Who loves shopping with gift certificates? I do! Gift certificates give you an excuse to buy things that you normally wouldn’t buy. They tinge your shopping with a bit of frivolity. You never buy socks, or wooden spoons, or computer paper with them– at least I don’t. I was given a gift certificate awhile back, so I was sitting at my computer, pondering what to buy at the Sur la Table site, when this amazing pan jumped out at me. A brownie pan that ensures a delectable edge piece? I had to have it.

At the risk of this blog turning into an advertisement for this pan, or a site with glaring evidence of product placement, I just had to show you. For someone like me. and apparently countless others, who love those extra chewy, browned to perfection, crispy edged morsels of brownies, bar, or anything baked in a Pyrex container, this pan is perfect. With a sturdy, meandering curve throughout, this pan guarantees at least two edges in every slice. Genius!

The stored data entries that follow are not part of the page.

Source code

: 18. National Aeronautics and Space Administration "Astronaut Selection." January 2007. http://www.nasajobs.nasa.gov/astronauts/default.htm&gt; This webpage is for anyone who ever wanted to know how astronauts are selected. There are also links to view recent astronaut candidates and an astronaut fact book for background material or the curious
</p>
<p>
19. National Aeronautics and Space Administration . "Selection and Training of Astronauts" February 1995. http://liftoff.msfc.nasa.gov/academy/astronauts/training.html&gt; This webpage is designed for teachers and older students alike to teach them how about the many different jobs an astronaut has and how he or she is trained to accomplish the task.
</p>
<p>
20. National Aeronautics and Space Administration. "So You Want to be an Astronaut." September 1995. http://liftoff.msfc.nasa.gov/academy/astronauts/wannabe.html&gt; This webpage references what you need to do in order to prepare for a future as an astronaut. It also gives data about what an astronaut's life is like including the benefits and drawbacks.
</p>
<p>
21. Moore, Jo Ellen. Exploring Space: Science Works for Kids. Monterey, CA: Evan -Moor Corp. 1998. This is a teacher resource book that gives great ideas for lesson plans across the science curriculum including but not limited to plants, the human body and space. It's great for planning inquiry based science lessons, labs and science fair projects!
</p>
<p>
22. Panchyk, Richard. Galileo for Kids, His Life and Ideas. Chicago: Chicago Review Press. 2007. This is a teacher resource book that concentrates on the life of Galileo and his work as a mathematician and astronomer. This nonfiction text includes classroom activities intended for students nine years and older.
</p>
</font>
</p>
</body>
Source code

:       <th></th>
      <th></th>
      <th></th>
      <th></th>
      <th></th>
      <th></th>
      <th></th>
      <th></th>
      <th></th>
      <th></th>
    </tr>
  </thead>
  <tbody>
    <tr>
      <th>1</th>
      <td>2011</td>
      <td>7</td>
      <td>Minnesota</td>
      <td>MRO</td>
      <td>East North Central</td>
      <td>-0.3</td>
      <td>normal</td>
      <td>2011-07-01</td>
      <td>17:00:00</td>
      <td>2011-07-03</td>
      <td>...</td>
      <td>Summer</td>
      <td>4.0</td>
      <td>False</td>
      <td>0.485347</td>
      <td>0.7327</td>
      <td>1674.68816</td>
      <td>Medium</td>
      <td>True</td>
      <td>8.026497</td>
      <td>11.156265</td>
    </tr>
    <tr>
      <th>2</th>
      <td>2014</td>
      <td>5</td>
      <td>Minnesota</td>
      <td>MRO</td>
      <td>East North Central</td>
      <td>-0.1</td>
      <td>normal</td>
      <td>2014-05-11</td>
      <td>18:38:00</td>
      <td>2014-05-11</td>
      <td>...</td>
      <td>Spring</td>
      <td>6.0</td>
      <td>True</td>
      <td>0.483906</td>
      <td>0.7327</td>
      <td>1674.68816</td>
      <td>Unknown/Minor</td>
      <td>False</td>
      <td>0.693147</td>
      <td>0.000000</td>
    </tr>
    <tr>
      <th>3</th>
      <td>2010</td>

I waited the requisite five day mail delivery, tore open the package, and made a batch of brownies that evening. They did not disappoint. I think that even a mediocre brownie recipe (which mine actually turned out to be) is made infinitely better with this pan. No more slicing the edges off of a bar for me– my baking life has been forever changed! (Okay, that may be a little bit of an exaggeration, let just say, the pan makes a damn good brownie.)